**OPDRACHTGEGEVENS**
Wie zit er in de tekst "Met Ziel aan het stuur" naast Angst in het voertuig?

**OPDRACHTTEKST**
Met Ziel aan het stuur.

05-10-2024

Er was God en er was mijn voertuig. God die boven mij stond wist alles beter. Hij maakte nooit fouten, nee. Ik wel natuurlijk. Ik was een nietig mensje. Nietige mensjes worden bestuurd. Ik kom uit een katholiek nest. God haalde het ruimschoots van de agnost die mijn vader inspireerde, dus met de Heer moest ik het doen. Bij oma, zonder gebed niet naar bed. Op zondagen steevast naar de kerk. De godsdienstlessen op school. God zat op z'n wolk en hield ons in de gaten. Kinderen besturen was de taak van verkeersregelaars die in Zijn naam gepaste richtingen aanwezen. Je wil niet weten hoe cultuur onderhuids doordrongen blijft van normen en waarden die ooit in religie hun oorsprong vonden. Het volgzame in mij vertrouwde blindelings op bestemmingen buitenom bepaald. Ondanks de wegen die ik insloeg nauwgezet waren voorgetekend; jong stond ik voor dit dilemma: wie plaats ik aan het stuur van mijn voertuig? God was druk in de hemel dus organiseerde ikzelf de inzittenden. Ik vulde het rijtuig met ego want ja, de wagen kon niet leeg blijven. Ziel lag stil in de kofferbak. Haar gebruiksaanwijzing ontbrak. Angst ging als meest voorzichtige keuze aan het stuur. Niet dat God er rechtstreeks mee te maken had, vrees zat vooral in het misbegrip van aanduidingen. Ik was bang om fouten te maken, angstig voor de straf die volgde. Rebel was nog niet geboren. Wijsneus kwam pas in de fase van verstand. Naast Angst zat Fantasie. Fantasie werd in het leven geblazen om Angst gerust te stellen in zelfbedachte sprookjes. Ze maakte bloemenprairies van beton, toverstafjes van lantaarnpalen, gevleugelde paarden van oversteekplaatsen en de grauwe lucht kleurde ze in regenbogen. Fantasie kalmeerde de zenuwen van Angst achter het stuur in haar faalangstige perikelen. Fantasie legde haar zijdezachte hand op de pook en stuurde bij. Angst en Fantasie werden ongetwijfeld de beste maatjes.

**GEGEVENSOVERZICHT**
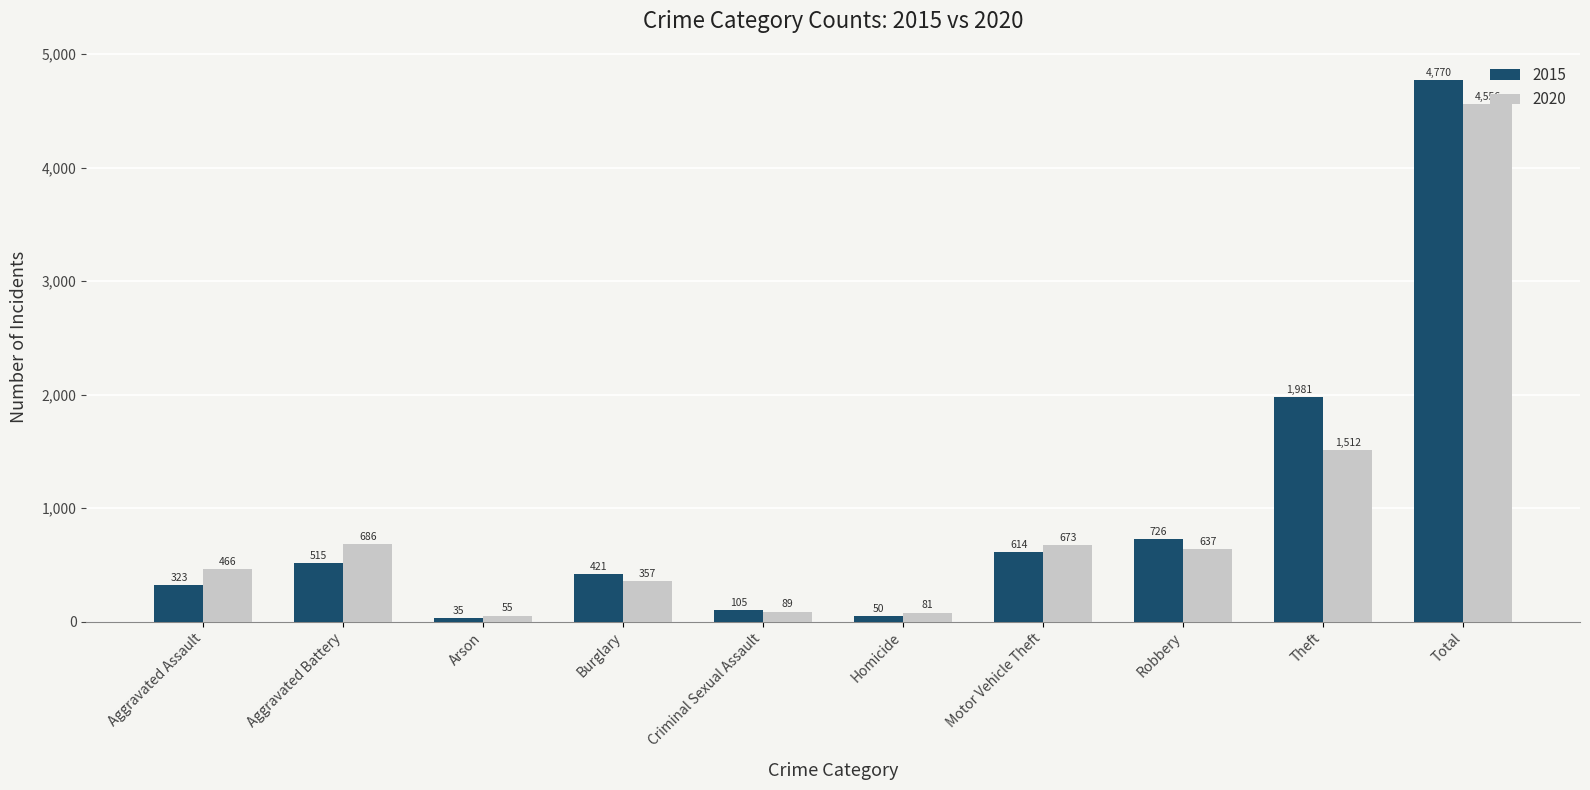

Which label corresponds to the smallest value in the chart?

Arson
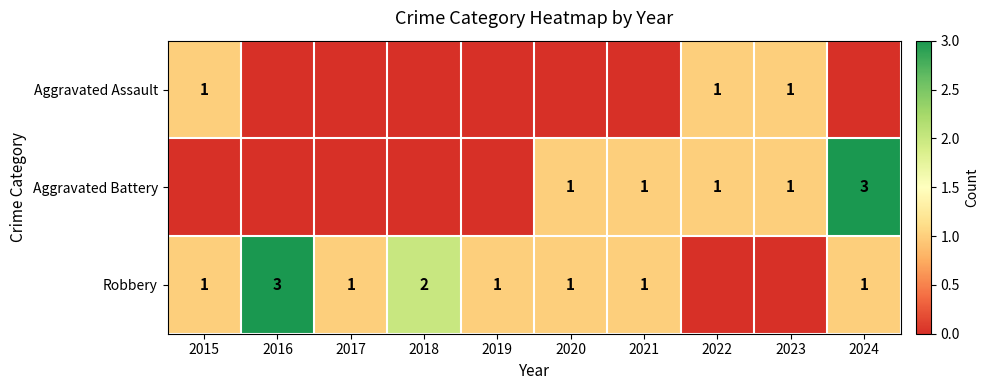

The value of Aggravated Assault at 2022 is 1. True or false?

True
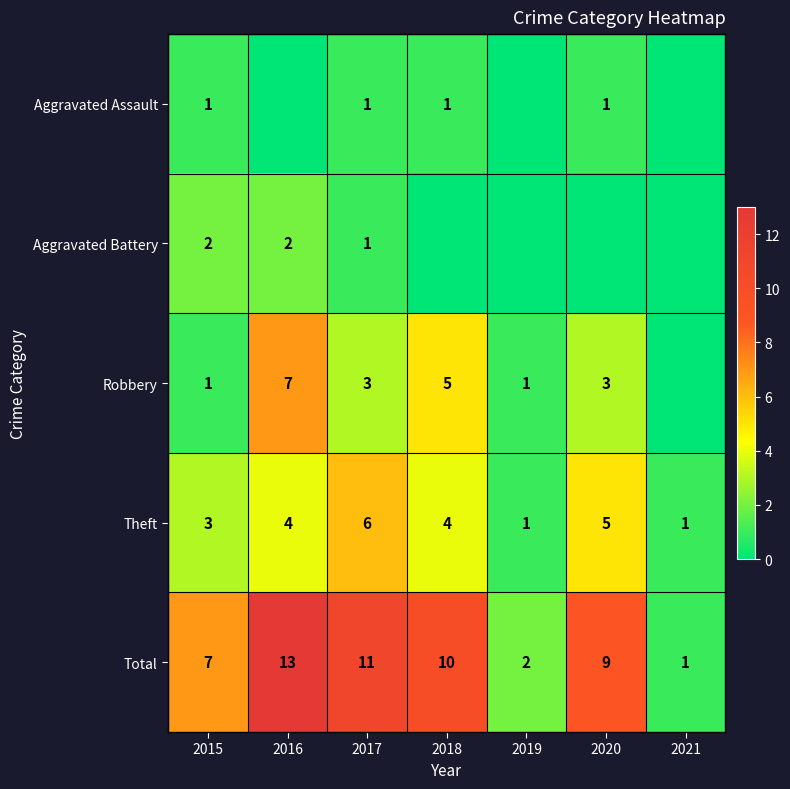

Rank the categories by Total value from highest to lowest.

2016, 2017, 2018, 2020, 2015, 2019, 2021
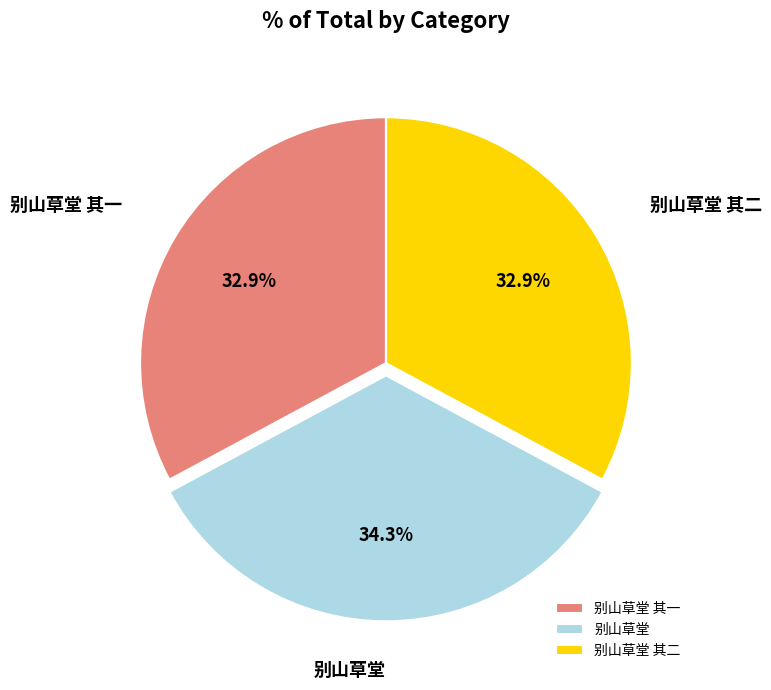

Approximately how many times larger is the value at 别山草堂 其一 compared to 别山草堂?

1.0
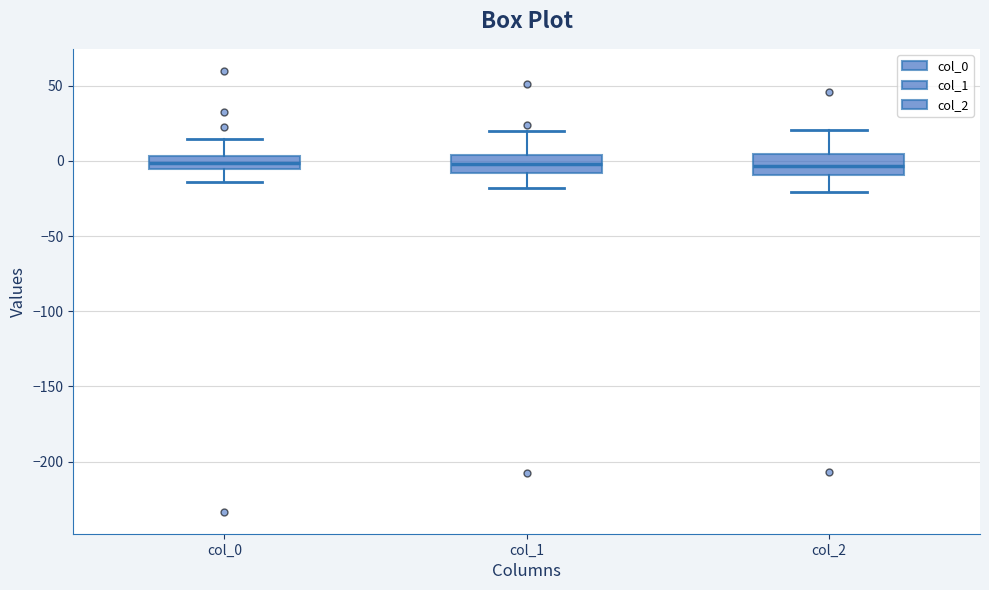

Where does the upper whisker of the box for col_2 end on the y-axis? The values are not printed on the chart, so give them approximately, as read against the axis.

20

**ANTWOORD OPDRACHT**
Naast Angst zit Fantasie.